A lower earning spouse may consider making a request for spousal support during the divorce. However, every financial agreement in the final decree will come with some level of tax consequence, so it is important to weigh these carefully.
California treats taxes on alimony differently from most of the country. According to the State of California Franchise Tax Board, Californians should not report spousal support paid or received on their federal 1040 forms. However, they will need to adjust their Schedule CA on their California return to reflect the amount of spousal support paid or received.
Forbes notes that in most other states, payors and receivers of alimony must report the amounts on their federal income tax forms, and the new tax law lessens the benefits of both paying and receiving the support. This has caused many people to consider other options.

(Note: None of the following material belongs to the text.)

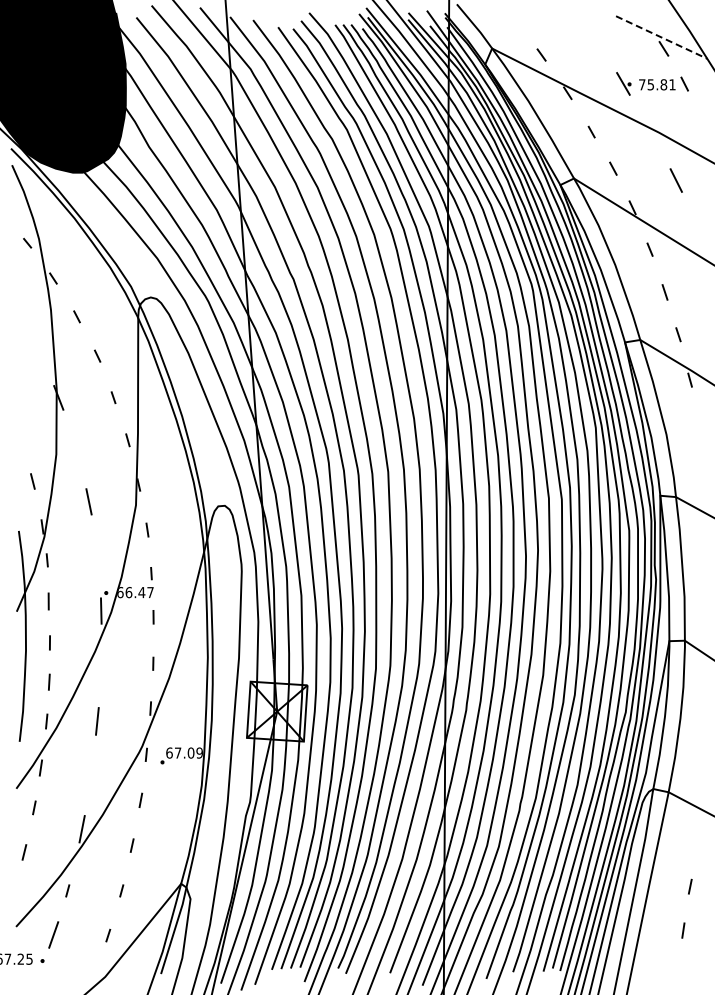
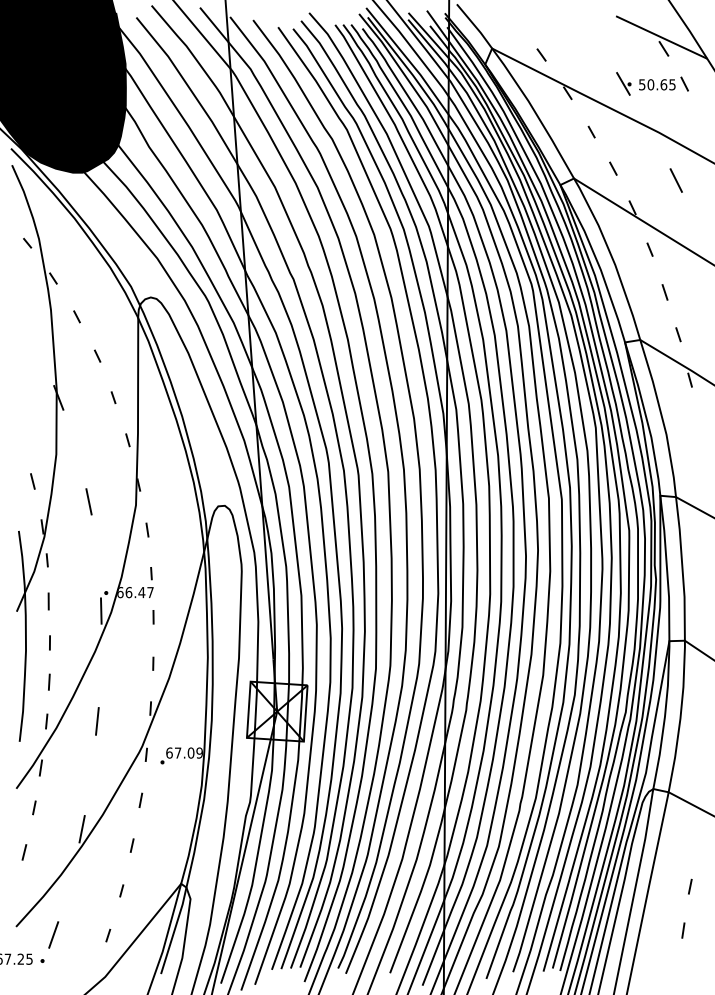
line at (662, 37): dashed -> solid
text at (657, 84): 75.81 -> 50.65
line at (67, 890): present -> none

If the equal division of assets would place one spouse in a higher tax bracket, he or she may benefit from agreeing to something other than a 50/50 split. This would also place the lower earning spouse in a better position financially, depending on the assets in question.
The breadwinning spouse may want to consider offering a retirement asset rather than monthly spousal support payments, depending on how close the couple is to retirement age. He or she would still contribute to the account, but the tax consequences would be quite different.
California courts usually consider spousal support to be a stopgap rather than a permanent payment so that the low-income earning spouse can take steps to get back on his or her feet. The couple could determine how much a spouse needs to become self-sufficient and then agree to a lump sum settlement in that amount.